I know how to get my indexing volume per index. Here's what I use.
index="_internal" source="*metrics.log" per_index_thruput | eval GB=kb/(1024*1024) | stats sum(GB) as total by series date_mday | sort total | fields + date_mday,series,total | reverse
I know how to profile an index by what days it contains, what its size is, etc.
| dbinspect timeformat="%s" index=INDEXNAME
| rename state as category
| stats min(earliestTime) as earliestTime max(latestTime) as latestTime sum(sizeOnDiskMB) as MB by category
| convert timeformat="%m/%d/%Y" ctime(earliestTime) as earliestTime ctime(latestTime) as latestTime
What I really need to know is the "conversion rate". In other words, I have 5gb hitting a given index per day, but how much space does that take on disk?
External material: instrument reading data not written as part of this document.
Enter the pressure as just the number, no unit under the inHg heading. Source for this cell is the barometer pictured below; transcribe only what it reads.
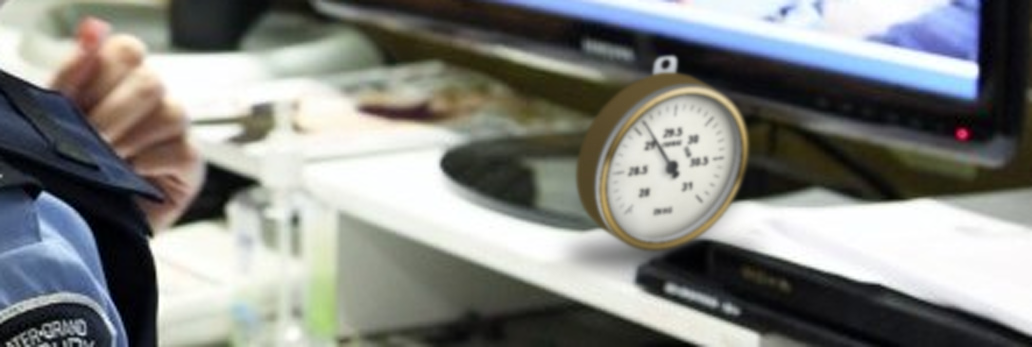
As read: 29.1
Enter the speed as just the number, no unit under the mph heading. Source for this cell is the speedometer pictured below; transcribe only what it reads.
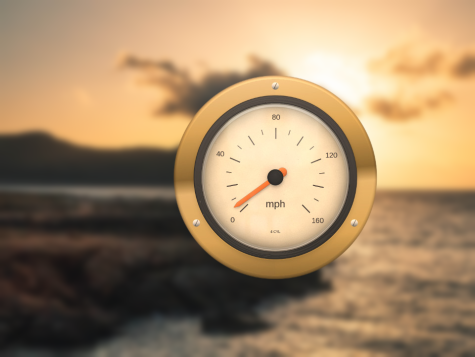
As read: 5
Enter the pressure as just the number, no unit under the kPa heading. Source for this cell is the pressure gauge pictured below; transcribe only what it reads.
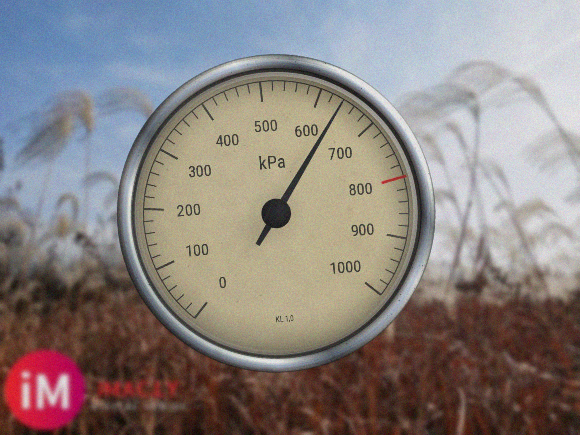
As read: 640
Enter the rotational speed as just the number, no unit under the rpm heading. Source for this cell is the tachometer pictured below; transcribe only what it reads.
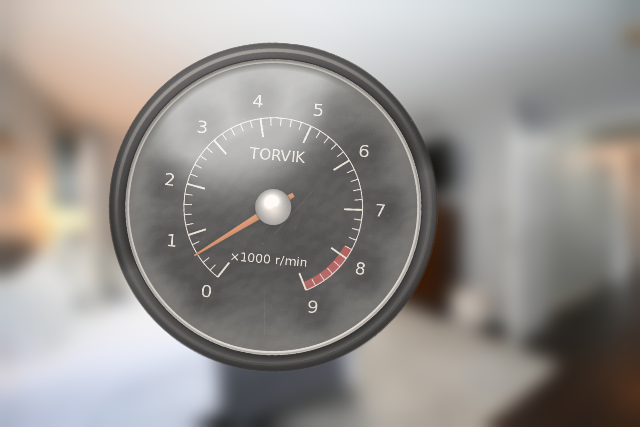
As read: 600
It's hard to get that with "df" because the indexes are always changing in size, databases are moving along the hot->warm->cold->frozen train, and so on.
I've done a bit of digging on this myself, comparing the uncompressed size of the raw data (gzip -dc warm_bucket/rawdata/journal.gz | wc) to the total size of the bucket (du -s), and been able to estimate some per-bucket compression ratios. It's not the easiest answer to get to, since it involves direct shell access, traversing many buckets, and may not be accurate for hot buckets, but it's the best I've been able to come up with. HTH.